Why without Visibility there will never be Real Awareness, Genuine Understanding and Actual Inclusion
When was the last time you met someone, and you really weren’t sure what to say or do? How did it make you feel? Confused? A bit fearful that you might say the wrong thing? Why did this happen? Was it because you didn’t really understand how to interact with this person? Was it because you had never met anyone like them before?
When Do We Start To Use Stereotypes?
We always say that small children have no inherent biases or stereotypes, which is why they will talk to anyone and ask those embarrassing questions that make parents cringe. But over time biases both positive and negative develop as the influence of those around them shapes their attitudes and opinions. Unfortunately, it can happen very young. I have personal experience with my own daughter aged 4 of how quickly things can change from a friendship to overt exclusion in the playground. At that age it was clearly driven by the parents’ views. It’s perhaps even worse when so called friends refuse to call out their own children for bullying, perhaps in part because they know they shaped their child’s views. Every parent of a child with additional needs will have a story of lost friendships.
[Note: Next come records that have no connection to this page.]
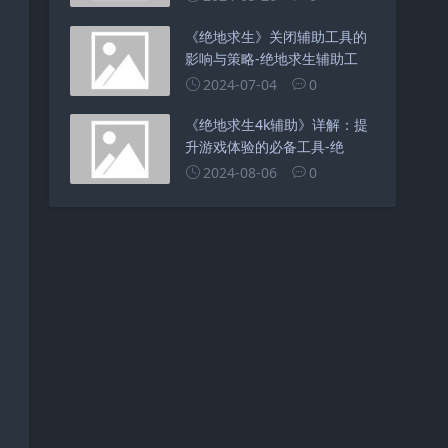
《绝地求生》关闭辅助工具的
影响与策略-绝地求生辅助工
2024-07-04
0
《绝地求生4k辅助》详解：提
升游戏体验的必备工具-绝
2024-08-06
0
The Social Model of Disability
This is essentially what the social model of disability is built upon. The barriers that exist for people with disabilities come from the attitudes of the society they are part of. The stereotypes, the assumptions and the preconceptions of the person are the barriers, not their actual disability. It starts young with the language we use around children with disabilities for school purposes – they have special needs. Conversations about our children often start with reference to their diagnosis and so it comes to define them. When people can’t visually identify a diagnosis, they ask “What do they have” so they can put a child in a box with a label. My standard response has always been “it’s too complicated to explain to you,” which is code for there is absolutely no reason for me to share this with you other than it will make it easier for you to put her into whatever box you think fits her and makes your life easier.
Seeing Is Believing
The talk is of awareness and understanding, but awareness suggests seeing something and understanding suggests real interaction and conversations. So, before you can really have either of these you need visibility. There is a fabulous video called the Hiring Chain which is built on this premise that when we see people in a way we don’t expect our opinions are questioned and more importantly often changed.
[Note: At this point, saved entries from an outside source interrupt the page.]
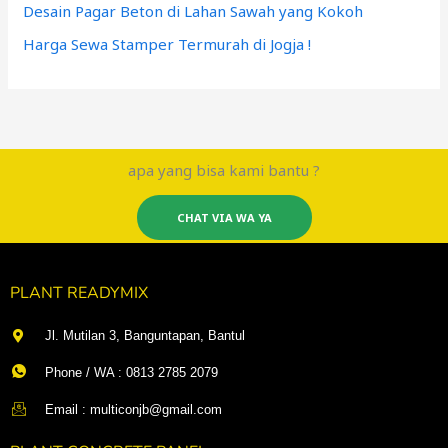
Desain Pagar Beton di Lahan Sawah yang Kokoh
Harga Sewa Stamper Termurah di Jogja !
apa yang bisa kami bantu ?
CHAT VIA WA YA
PLANT READYMIX
Jl. Mutilan 3, Banguntapan, Bantul
Phone / WA : 0813 2785 2079
Email : multiconjb@gmail.com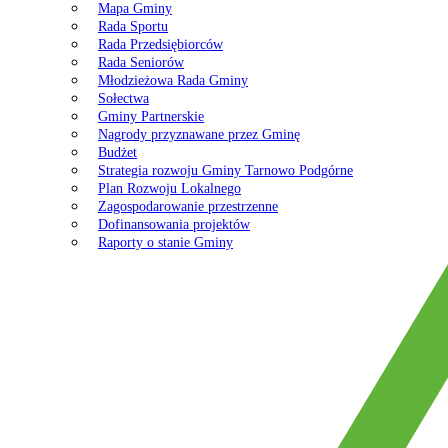
Mapa Gminy
Rada Sportu
Rada Przedsiębiorców
Rada Seniorów
Młodzieżowa Rada Gminy
Sołectwa
Gminy Partnerskie
Nagrody przyznawane przez Gminę
Budżet
Strategia rozwoju Gminy Tarnowo Podgórne
Plan Rozwoju Lokalnego
Zagospodarowanie przestrzenne
Dofinansowania projektów
Raporty o stanie Gminy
The perceptions, particularly in the workplace of how people with additional needs, will perform a job role are often uninformed, with an emphasis on the concept of reasonable adjustments and how costly or time consuming these might be. However, there are few that haven’t at some point asked their employer for a reasonable adjustment themselves. If the pandemic has shown us one thing, it’s how easy it is to adapt the workplace and fundamentally change the way work is done.
Labels Make Things Easier, Not Better
We like labels because, let’s face it, life is easier if we can group things. But what this means to anyone with a disability is the label diminishes them as an individual and labels them “other” and encourages assumptions around their abilities, how independent they are, how much support they might need and, or worse still, how much sympathy they should be given.
Let’s Celebrate The Ordinary, Not The Extraordinary
You’ve probably seen an image in the last week of a person with additional needs being celebrated online for getting a job or doing a great job. There’s a reason these images are shared: because opinions need changing and there’s always the hope that other organisations might think well if they can do that so can we.
We fear what we do not see, which is why visibility is so important. That’s why organisations fighting for the rights of young people like my daughter share those images of a young person working somewhere, getting a job, doing what everyone else does every day but without the same fanfare. Why do they do this? Because it’s still a novelty which is a damning message about our society! Rather than sharing these success stories, wouldn’t it be great if it was ordinary to see an inclusive and diverse workforce?
Awareness and understanding are all very well, but what we all want is acceptance not based on our abilities (more often judged by others) but as a human being. Only by seeing individuals do we see the individual.